[TRABALHO A FAZER]
a) Duplique do texto sobre o pai todo o trecho que vai desde "Podia ser mais" até "Pai, senhor Eliseu.".
b) Indique se cada afirmação está de acordo com o texto sobre o pai: (i) o pai acredita em Deus; (ii) o pai nunca impôs uma religião; (iii) o pai é hoje avô. Responda sim ou não a cada uma e cite as palavras do texto que o determinam.
c) Retome o texto sobre o pai a partir do ponto em que termina.

──────── TEXTO DA PÁGINA

O meu pai não se chama José, nem sequer acredita em
Deus. Mas é o ateu mais cristão que conheço e tem nome de profeta. Homem de
grandes virtudes, Eliseu demonstra mais do que diz, cumpre mais do que promete.
Podia ser mais generoso a distribuir beijos e abraços mas nem isso é defeito, é
apenas feitio. De todos os ensinamentos maiores, devo-lhe a liberdade de
escolha e de pensamento. Nunca me obrigou a ser ninguém que não sou, a fazer
nada a contragosto ou vontade. Ensinou-me sim a
liberdade, sinónimo de responsabilidade, e assim a tenho cumprido. Nunca me
impôs habilidades ou religião, curso, namorado ou profissão. Nessa tamanha
liberdade de ser, deixou-me uma só condição: se errasse, que soubesse lidar com
as consequências. Ainda assim, o desamparo nunca foi castigo e a mão invisível
de pai esteve sempre comigo, nas horas de maior aperto. Pai, és um bom homem e
um homem bom. Pai, agora grisalho, és um magnífico avô. Pai, na terra és grande
como o céu. E aqui és meu Pai, senhor Eliseu.

────────────────
──────── EXCERTO DE DADOS

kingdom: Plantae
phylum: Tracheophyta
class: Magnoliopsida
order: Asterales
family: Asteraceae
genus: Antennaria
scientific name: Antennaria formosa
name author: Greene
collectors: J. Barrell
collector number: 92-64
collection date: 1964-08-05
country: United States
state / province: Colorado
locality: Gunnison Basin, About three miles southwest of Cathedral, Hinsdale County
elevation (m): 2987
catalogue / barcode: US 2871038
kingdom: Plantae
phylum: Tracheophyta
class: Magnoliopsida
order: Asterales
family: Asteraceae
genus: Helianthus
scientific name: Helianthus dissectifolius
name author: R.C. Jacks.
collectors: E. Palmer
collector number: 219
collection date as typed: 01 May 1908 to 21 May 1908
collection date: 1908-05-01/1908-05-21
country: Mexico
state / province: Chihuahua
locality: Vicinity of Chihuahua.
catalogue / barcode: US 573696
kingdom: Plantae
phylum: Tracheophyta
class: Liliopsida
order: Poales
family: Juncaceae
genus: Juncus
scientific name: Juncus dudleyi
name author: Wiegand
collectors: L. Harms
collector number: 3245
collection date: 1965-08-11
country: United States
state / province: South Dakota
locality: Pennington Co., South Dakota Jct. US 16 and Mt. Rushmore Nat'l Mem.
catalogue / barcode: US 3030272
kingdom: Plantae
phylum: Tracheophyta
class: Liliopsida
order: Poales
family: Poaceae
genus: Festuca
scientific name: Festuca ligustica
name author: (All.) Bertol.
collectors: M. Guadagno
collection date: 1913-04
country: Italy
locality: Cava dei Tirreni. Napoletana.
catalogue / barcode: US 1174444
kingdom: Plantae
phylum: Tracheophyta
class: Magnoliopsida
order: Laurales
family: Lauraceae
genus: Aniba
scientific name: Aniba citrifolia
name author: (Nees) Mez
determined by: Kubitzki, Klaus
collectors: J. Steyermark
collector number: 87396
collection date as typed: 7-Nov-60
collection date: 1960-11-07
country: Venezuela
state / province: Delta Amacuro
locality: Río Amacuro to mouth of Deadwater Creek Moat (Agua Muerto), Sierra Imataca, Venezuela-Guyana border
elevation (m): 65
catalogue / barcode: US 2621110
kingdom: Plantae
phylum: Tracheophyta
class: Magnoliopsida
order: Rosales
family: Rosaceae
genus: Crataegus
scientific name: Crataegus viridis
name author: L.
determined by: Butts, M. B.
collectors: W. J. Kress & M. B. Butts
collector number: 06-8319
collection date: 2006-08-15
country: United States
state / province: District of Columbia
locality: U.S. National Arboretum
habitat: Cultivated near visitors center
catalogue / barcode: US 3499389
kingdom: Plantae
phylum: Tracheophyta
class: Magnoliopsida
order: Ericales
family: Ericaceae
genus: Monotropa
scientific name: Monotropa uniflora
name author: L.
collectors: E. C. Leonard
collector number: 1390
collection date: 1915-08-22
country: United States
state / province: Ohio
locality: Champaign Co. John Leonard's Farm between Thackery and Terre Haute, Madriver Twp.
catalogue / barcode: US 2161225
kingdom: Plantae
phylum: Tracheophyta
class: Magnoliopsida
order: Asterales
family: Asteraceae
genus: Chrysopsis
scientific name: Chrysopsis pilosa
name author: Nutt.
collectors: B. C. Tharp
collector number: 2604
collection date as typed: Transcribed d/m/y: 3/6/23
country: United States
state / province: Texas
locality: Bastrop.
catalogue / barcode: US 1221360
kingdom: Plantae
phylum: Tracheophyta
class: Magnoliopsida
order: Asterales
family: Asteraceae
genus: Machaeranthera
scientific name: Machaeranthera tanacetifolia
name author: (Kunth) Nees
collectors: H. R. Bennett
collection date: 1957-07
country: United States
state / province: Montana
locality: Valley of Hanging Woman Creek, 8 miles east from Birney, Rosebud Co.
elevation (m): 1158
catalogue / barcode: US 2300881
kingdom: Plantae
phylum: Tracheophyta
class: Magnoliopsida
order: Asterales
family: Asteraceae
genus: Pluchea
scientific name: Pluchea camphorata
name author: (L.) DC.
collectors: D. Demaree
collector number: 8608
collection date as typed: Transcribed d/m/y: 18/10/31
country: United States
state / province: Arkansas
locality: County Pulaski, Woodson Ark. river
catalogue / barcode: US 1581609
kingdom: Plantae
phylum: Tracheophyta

────────────────

[RESPOSTAS ESCRITAS]
a)
Podia ser mais generoso a distribuir beijos e abraços mas nem isso é defeito, é
apenas feitio. De todos os ensinamentos maiores, devo-lhe a liberdade de
escolha e de pensamento. Nunca me obrigou a ser ninguém que não sou, a fazer
nada a contragosto ou vontade. Ensinou-me sim a
liberdade, sinónimo de responsabilidade, e assim a tenho cumprido. Nunca me
impôs habilidades ou religião, curso, namorado ou profissão. Nessa tamanha
liberdade de ser, deixou-me uma só condição: se errasse, que soubesse lidar com
as consequências. Ainda assim, o desamparo nunca foi castigo e a mão invisível
de pai esteve sempre comigo, nas horas de maior aperto. Pai, és um bom homem e
um homem bom. Pai, agora grisalho, és um magnífico avô. Pai, na terra és grande
como o céu. E aqui és meu Pai, senhor Eliseu.

b)
(i) Não: "nem sequer acredita em Deus".
(ii) Sim: "Nunca me impôs habilidades ou religião".
(iii) Sim: "és um magnífico avô".

c)
Os dias passam velozes mas o tempo parece não avançar. As soluções demoram, ninguém trava a morte, o cárcere dos dias é uma asfixia doméstica sem direito a balões de oxigénio. Resta-nos fechar os olhos e apelar à imaginação: estar aonde não estamos, ir aonde não vamos. O pensamento pode ser o pior ou o nosso melhor aliado. As saudades têm nome e rosto e os beijos e abraços são promessas dolorosas por cumprir. Queremos todos o mesmo. O que mais desejamos é que este tempo passe e o mundo avance para outra realidade. Uma vida nova, sem distâncias de pele, na qual nos possamos voltar a cheirar e tocar ao sabor do desejo.